Given the freedom to be unapologetically focused on work-life balance, Gopal said, women are in a stronger position than ever moving into 2023.
And while she admits not being an advocate of fulltime working from home – she encourages staff to work in the office three days a week – she said that to stay competitive organisations will need to become real about diversity, equity and inclusion (DEI) and stay more flexible for the long term.
“If we want to promote DEI, and sustain more women in the workforce, we need to empower this kind of hybrid approach,” she said. “You need to be flexible not just by word, but by practices. Ensure that there are policies in place that are measurable and tangible; and that empower people on the working line, to ensure that it goes down all the way to the bottom and gets implemented.”
Such practices will be key to making 2023 the year when diversity and gender equality will persist as core values for companies around the world – and that, noted UOB first vice president for enterprise data governance Joyce Chua, should be a key goal for executives at every level and every industry.
“What we can do is to ensure that equality and inclusiveness and culture are the tone from the top,” she said, “and the culture of embracing anyone. in terms of like whether you are female or male, so long you do the job, you get your KPIs, you get your promotions, and so on.”
COVID’s disruption has created other issues, Gill points out, with women benefiting from an overall paucity of security and other technology skills that she attributes partly to a lack of foresight by the many companies that got strategically T-boned by the COVID pandemic.

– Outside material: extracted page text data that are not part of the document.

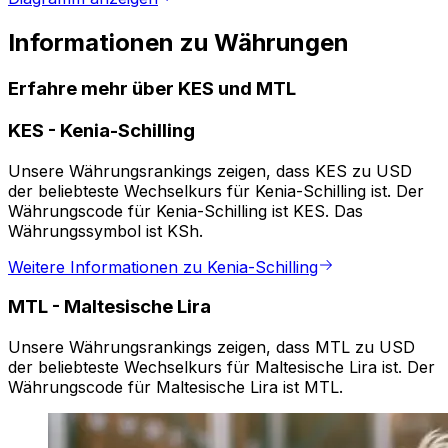
Informationen zu Währungen
Erfahre mehr über KES und MTL
KES
-
Kenia-Schilling
Unsere Währungsrankings zeigen, dass KES zu USD
der beliebteste Wechselkurs für Kenia-Schilling ist. Der
Währungscode für Kenia-Schilling ist KES. Das
Währungssymbol ist KSh.
Weitere Informationen zu Kenia-Schilling
MTL
-
Maltesische Lira
Unsere Währungsrankings zeigen, dass MTL zu USD
der beliebteste Wechselkurs für Maltesische Lira ist. Der
Währungscode für Maltesische Lira ist MTL.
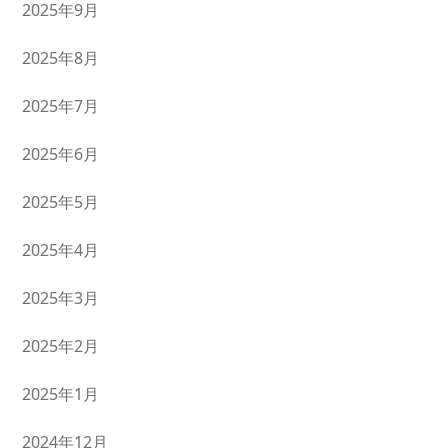
2025年9月
2025年8月
2025年7月
2025年6月
2025年5月
2025年4月
2025年3月
2025年2月
2025年1月
2024年12月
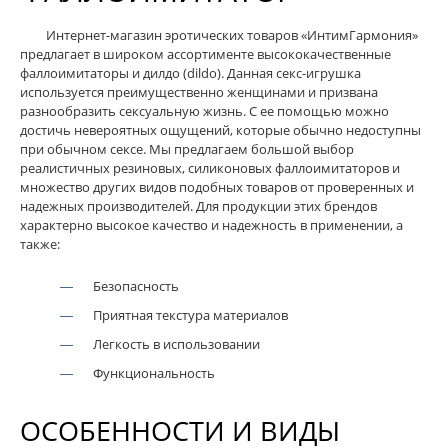
Интернет-магазин эротических товаров «ИнтимГармония»
предлагает в широком ассортименте высококачественные
фаллоимитаторы и дилдо (dildo). Данная секс-игрушка
используется преимущественно женщинами и призвана
разнообразить сексуальную жизнь. С ее помощью можно
достичь невероятных ощущений, которые обычно недоступны
при обычном сексе. Мы предлагаем большой выбор
реалистичных резиновых, силиконовых фаллоимитаторов и
множество других видов подобных товаров от проверенных и
надежных производителей. Для продукции этих брендов
характерно высокое качество и надежность в применении, а
также:
Безопасность
Приятная текстура материалов
Легкость в использовании
Функциональность
ОСОБЕННОСТИ И ВИДЫ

“I’m still totally baffled why COVID was the driver for technology updates [and] why technology wasn’t a bigger thing in people’s minds before 2020,” she explained.
“Now we’ve got a marketplace that is just so competitive. There aren’t enough skill sets. There aren’t enough digital skills in our organisation and government, in the country, in the world. I know that sounds melodramatic, but it’s sadly true.”
Ultimately, however, “there is cause for optimism,” noted IBM Garage partner and ASEAN leader Charu Mahajan, noting that the industry is exiting 2022 with around one in four leadership positions filled by women.
“If we can move that to 30 per cent,” she said, “we will have made a pretty big impact.”